This post was prompted by the tragic circumstances of one of many alienated parents I come across their three-year battle to have a relationship with their children.
Joe* had a harrowing time of navigating his way through the family justice system simply to have a healthy and loving relationship with his children, as it had been prior to separating from their mother. His story is a somewhat typical example of unrecognised, mismanaged parental alienation. At the heart of this were his children being left open to significant emotional harm by a flawed system.
Joe’s relationship ended with his partner three years ago. She immediately made false, unsubstantiated historical allegations that Joe had physically and emotionally abused her and the children. As a result, Cafcass got involved and secured an order for no contact between Joe and his children while these claims of harm were investigated. It took three months to reach the conclusion that Joe did not pose any safeguarding issues regarding his children.
However, during this time, his ex-partner – the ‘resident parent’ – had taken the opportunity afforded by the slow progress made by Cafcass to alienate Joe’s children against him.
The Cafcass Case Manager at the time composed a report which found that the ‘resident parent’ was exhibiting “alienating behaviours.” Furthermore, the children were being exposed to emotional abuse, and that it needed to stop.
However, as the case continued, Cafcass were unable to provide any effective means to stop the harm being inflicted on the children, despite their own findings. Quite remarkably, rather than taking any pro-active approach to minimise the abuse, Cafcass went into great detail outlining the long-term detrimental effects on the children should the abuse be allowed to continue.
It took a whole year for a psychological report to be requested and the whole family was assessed over a period of several months.
The report was a damning indictment of the resident parent’s emotional abuse of the children. The clinical psychologist’s findings were that the children were being exposed to significant emotional harm in the toxic home environment with Joe’s ex-partner. The psychologist made reference to the term ‘significant emotional harm’ no less than seven times in the report.
The psychologist also stated that the resident parent presented with personality traits indicative of a Cluster A personality disorder**. As such, there was little evidence of the abusive parent being willing or able to change. Cafcass failed to understand this in the context of mental health and parental alienation.
Children’s Services became involved for a further year. They wrote several reports which minimised the findings of the clinical psychologist and came to the conclusion that the children did not meet the criteria that would identify them as being exposed to significant emotional harm. Their findings were that the children were in “emotional turmoil.”
Let’s explore this by highlight the following:
We have three parties:
- Children’s Services
- Clinical Psychologist
Each party has different parameters when it comes to quantifying the level of harm being inflicted on children. They also have different thresholds regarding what they deem as being labelled as emotional abuse. Furthermore, they each have their own approach when assessing and classifying different levels or severity of “harm”.
The result, in Joe’s case, is that we ended up with three different findings, each from a different clinician or service.
The role of this government body is to promote the welfare of children and families involved in family court.
Cafcass identified that Joe’s children as being exposed to ‘alienating behaviours’ and ‘emotional harm’. (Since their initial assessment, they also stated that Joe’s case is in fact one of parental alienation).
A psychological assessment is a court ordered, clinical diagnostic, and a request for one is informed only by the evidence available to the court at the time. Such requests are made if the court believes it is in its best interests to gain further information from a qualified professional.

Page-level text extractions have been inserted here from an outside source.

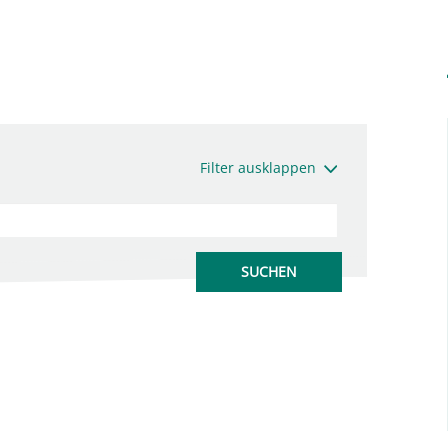
Filter ausklappen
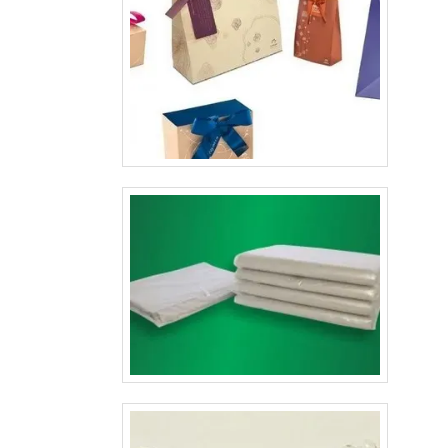
possibilidades de atrair possíveis prospects para o local/s
em exposição. Um dos principais benefícios de se realiza
impressão em folder é que o formato e as especificações v
de acordo com a empresa ou pessoa que solicita o servi
entanto, o que diferencia a impressão em folder com as de
é que as outras possuem menos informações. Com este ti
impressão é possível se deparar com uma vasta ga
opções de cores, formatos, e variações de papéis.Empresa
como gráfica respeitada no segmentoA Gráfica Lyons of
formatos personalizados e serviço de impressão de f
repleta de qualidade e sofisticação, sempre passando a m
impressão para as empresas e seus clientes..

The findings detailed in Joe’s case were that the children had been exposed to ongoing significant emotional harm. It also detailed that there appeared to be little or no evidence of the abusive parent changing their behaviour.

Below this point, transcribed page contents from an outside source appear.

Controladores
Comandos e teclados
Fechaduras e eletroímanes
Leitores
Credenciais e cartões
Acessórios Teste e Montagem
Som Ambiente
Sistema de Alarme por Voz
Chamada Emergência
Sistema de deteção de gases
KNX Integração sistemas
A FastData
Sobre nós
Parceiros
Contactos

The role of Children’s Service is to be responsible for supporting and protecting vulnerable children.
As stated above the findings from Children’s Service is that the children are only experiencing emotional turmoil, but not were not victims of “abuse.” This conclusion was reached despite various concerns raised by the two previous assessments.
Joe has since told me that Children’s Services say they are not able to intervene unless the children start to present with the following risky behaviours: self-harm; alcohol/substance misuse; any identification of physical or sexual harm.
Children’s Services have also told Joe that due to his absence, and their ongoing emotional turmoil, the children will remain at high risk of vulnerability to abuse. However, they will wait for signs of abuse to present themselves before they intervene.
To conclude, from what I know of the numerous cases of miscarriages of justice within the family court, there appears to be no pro-active, early intervention, or preventative approaches for child abuse being applied by any of the various parties that are involved in such cases. Therefore, we currently have a Family Justice System that knowingly fails to safeguard our children.
*Names have been changed for confidentiality.